Al ver a Su Fang ser empujada, Xia Tangxin estaba furiosa y ansiosa. Rápidamente protegió a Su Fang detrás de ella y gritó a la multitud.
Más de 30 guardias de seguridad rodearon a Xia Tangxin, Su Fang y la persona que estaba echando espuma por la boca.

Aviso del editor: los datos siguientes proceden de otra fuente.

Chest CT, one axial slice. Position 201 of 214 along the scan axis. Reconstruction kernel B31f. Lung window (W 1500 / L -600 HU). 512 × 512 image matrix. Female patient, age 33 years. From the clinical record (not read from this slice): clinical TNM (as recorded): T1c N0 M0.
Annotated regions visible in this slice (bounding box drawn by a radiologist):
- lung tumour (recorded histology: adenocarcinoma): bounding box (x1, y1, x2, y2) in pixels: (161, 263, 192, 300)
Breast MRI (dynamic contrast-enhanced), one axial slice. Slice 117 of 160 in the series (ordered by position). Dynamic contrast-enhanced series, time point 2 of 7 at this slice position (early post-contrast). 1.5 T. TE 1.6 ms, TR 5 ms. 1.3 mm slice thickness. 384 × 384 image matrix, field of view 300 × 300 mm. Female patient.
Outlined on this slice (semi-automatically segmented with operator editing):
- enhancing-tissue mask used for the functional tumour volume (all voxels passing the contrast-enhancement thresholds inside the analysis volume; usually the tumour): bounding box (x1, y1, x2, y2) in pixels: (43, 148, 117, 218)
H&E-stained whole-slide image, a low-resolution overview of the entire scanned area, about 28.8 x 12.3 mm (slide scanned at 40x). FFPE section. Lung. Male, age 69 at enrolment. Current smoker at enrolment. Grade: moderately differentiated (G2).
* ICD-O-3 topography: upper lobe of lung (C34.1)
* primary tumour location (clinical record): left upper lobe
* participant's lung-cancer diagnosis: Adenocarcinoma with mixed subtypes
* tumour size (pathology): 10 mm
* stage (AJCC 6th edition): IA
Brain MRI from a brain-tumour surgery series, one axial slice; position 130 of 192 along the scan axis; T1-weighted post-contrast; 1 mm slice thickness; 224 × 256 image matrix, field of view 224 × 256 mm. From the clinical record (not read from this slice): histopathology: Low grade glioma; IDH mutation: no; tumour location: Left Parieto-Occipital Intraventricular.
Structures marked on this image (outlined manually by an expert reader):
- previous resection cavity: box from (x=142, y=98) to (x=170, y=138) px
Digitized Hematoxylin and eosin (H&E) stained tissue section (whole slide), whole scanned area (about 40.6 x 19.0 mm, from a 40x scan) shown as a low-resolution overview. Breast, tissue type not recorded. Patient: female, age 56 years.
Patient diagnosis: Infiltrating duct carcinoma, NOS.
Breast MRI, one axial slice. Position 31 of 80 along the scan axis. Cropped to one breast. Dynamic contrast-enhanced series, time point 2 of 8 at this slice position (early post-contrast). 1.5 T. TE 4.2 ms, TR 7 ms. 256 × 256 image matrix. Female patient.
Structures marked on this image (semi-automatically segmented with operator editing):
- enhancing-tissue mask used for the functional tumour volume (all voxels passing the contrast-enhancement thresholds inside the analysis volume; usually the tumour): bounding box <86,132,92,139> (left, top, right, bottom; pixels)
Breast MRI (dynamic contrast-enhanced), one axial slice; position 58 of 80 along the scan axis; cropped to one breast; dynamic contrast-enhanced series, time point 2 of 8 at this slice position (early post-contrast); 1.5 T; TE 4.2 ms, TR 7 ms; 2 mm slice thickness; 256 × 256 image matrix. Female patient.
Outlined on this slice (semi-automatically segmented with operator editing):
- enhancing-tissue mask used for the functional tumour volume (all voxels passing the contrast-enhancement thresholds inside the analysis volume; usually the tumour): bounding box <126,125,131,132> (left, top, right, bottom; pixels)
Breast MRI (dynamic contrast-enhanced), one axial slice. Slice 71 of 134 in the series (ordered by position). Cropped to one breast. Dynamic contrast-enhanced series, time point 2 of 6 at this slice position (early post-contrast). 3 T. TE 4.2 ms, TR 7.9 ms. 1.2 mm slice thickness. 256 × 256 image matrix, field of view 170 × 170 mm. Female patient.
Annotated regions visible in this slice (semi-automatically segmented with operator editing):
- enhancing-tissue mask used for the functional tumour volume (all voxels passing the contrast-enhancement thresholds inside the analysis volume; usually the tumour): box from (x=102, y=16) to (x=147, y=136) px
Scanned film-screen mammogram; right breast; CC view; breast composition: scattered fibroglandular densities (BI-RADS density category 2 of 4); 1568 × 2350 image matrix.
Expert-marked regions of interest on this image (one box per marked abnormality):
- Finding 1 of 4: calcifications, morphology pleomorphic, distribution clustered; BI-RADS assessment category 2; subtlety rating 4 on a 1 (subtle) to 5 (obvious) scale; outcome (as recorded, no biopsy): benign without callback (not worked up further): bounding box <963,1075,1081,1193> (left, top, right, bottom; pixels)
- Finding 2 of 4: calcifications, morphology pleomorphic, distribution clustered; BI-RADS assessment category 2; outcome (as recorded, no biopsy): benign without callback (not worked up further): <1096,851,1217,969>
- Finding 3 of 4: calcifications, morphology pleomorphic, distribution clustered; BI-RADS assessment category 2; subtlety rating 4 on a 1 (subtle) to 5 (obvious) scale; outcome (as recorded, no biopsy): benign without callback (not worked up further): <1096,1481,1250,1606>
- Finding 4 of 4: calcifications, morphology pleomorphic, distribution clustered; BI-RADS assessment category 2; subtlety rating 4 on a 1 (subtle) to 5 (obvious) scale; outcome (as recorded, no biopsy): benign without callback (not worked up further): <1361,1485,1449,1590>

—Soy la dueña de la Tienda de Frutas Rocío Dulce. Investigaremos este asunto y averiguaremos si fue la fruta que vendimos lo que causó que este hombre quedara así. Además, aquellos que dicen que hay algo mal con mi fruta, den un paso adelante. Si calumnian mi negocio sin evidencia, los demandaré. Ahora, esperemos a que llegue la ambulancia y veamos qué dirá el médico.
—Ustedes solo son un grupo de estafadores. ¿Cómo pueden tener la cara para responder?
—Es cierto. Nos vendieron frutas venenosas a un precio tan alto. ¡Qué indignante!
La gente alrededor miraba con desprecio a Xia Tangxin y Su Fang, criticándolas con rectitud, como si fueran personas malvadas.
Xia Tangxin estaba mareada por la discusión. Cuando escuchó a estas personas criticándola, estaba enojada y ansiosa. Gritó:
—Todos, escúchenme. Si realmente es nuestra culpa, los compensaremos según la ley. Si no es nuestra culpa, tendré que pedirles a todos que se disculpen.
—¿Disculpas? ¿Estás calificada para recibir nuestras disculpas?
—Pfft, hay algo mal con tu fruta. ¿Cómo puede ser tan grande una fruta normal? Debes haberles inyectado esteroides.
—Escuché que si tomas demasiado de esa hormona, morirás. No se dejen engañar por ella.
—Es verdad. No se dejen hechizar por su apariencia. Debe ser una estafadora.
—¡Sí, es una estafadora! No podemos dejar que sigan con la tienda. Todos, destrúyanla.
—Destrocen todas estas frutas venenosas.
Algunos de ellos tomaron las manzanas de los estantes y las arrojaron al suelo. Las grandes y redondas manzanas rojas se hicieron pedazos.
Al ver esto, los demás se emocionaron aún más. Levantaron las frutas y las arrojaron al suelo.
Algunos de los espectadores estaban impactados por esta escena. No creían que la Fruta Rocío Dulce fuera venenosa. Después de todo, todos la habían comido. Además, también habían experimentado sus beneficios.
—Deténganse, todos ustedes, deténganse. —A Xia Tangxin le dolía el corazón cuando veía a estas personas tirando sus frutas como locos.
—¡Vaya, qué animado está esto aquí!
De repente, se escuchó una voz suave y gentil, pero por alguna razón, sonaba aterradora.